Wednesday, July 20th. Entered the nar

rows this morning and rowed among all the islands and all along the shores. White trailed a line behind the boat, by which means he caught a large bass. Scenery noble, but mists still on the mountains. Passed along the rocky and precipitous shore of Tongue Mount, stopped and fished and caught so many that we flung several dozen away. About eleven o'clock landed on a little island, built a fire and prepared dinner, White officiating as cook with considerable skill. We rowed down the lake again and soon cleared the narrows. On our right rose the ridges of Black Mount, the loftiest summit on the lake. We stopped at a log cabin at its base, where an old man of eighty was splitting shingles under a shed, surrounded by a group of women and children, who, with becoming modesty, fled at our approach. The old man lost no time in informing us that he did not belong there, but had only come to work for the family. We went up to the house--one of the most wretched cabins I ever saw-inhabited by two families, French and American. We left and kept down the lake, with a fierce wind sweeping down after us and driving the mists before it. The water was a dark glistening blue, with lines of foam on the crests of the waves; huge shadows of clouds coursed along the mountains. The little islands would be lighted up at one instant by a stream of sunshine falling on them, and almost making their black pines transparent, and the next moment they would be suddenly darkened, and all around be glittering with a sudden burst of light from the opening clouds. We passed under Black Mount, whose precipices and shaggy woods wore a very savage and impressive aspect in that peculiar weather, and kept down the lake seven miles to Sabbath Day Point. High and steep mountains flanked the lake the whole way.

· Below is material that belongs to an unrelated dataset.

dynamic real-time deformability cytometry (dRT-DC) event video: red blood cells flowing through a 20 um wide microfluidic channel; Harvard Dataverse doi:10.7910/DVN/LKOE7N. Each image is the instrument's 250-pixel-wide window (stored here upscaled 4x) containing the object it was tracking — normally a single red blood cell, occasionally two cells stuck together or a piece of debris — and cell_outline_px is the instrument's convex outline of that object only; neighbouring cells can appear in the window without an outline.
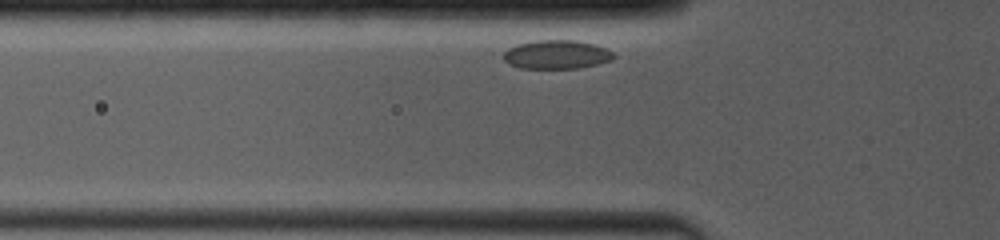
{"species": "common noctule bat (a hibernating species)", "species_latin": "Nyctalus noctula", "temperature_condition": "room temperature", "stored_images_in_passage": 33, "camera_frame_rate_fps": 4000, "um_per_image_px": 0.085, "animal": {"sex": "female", "body_mass_g": 19.0, "forearm_length_mm": 53.3}, "frame": {"image": 1, "passage_image": 2, "time_ms": 0.25, "image_size_px": [1000, 240], "cell_outline_px": [[616, 56], [612, 60], [596, 64], [576, 68], [520, 68], [508, 64], [504, 60], [504, 52], [508, 48], [516, 44], [536, 40], [576, 40], [592, 44], [604, 48], [612, 52]], "centroid_in_image_um": [47.27, 4.63], "position_along_channel_um": 78.5, "area_um2": 18.38}}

In front, at some distance, they seemed to slope gradually away, and a low green point, with an ancient dingy house upon it, closed the perspective. This was Sabbath Day Point, the famous landingplace of many a huge army. We noticed two abrupt mountains on our left, and steering under them, found the most savage and warlike precipices we had yet seen. One impended over the lake like the stooping wall of an old castle.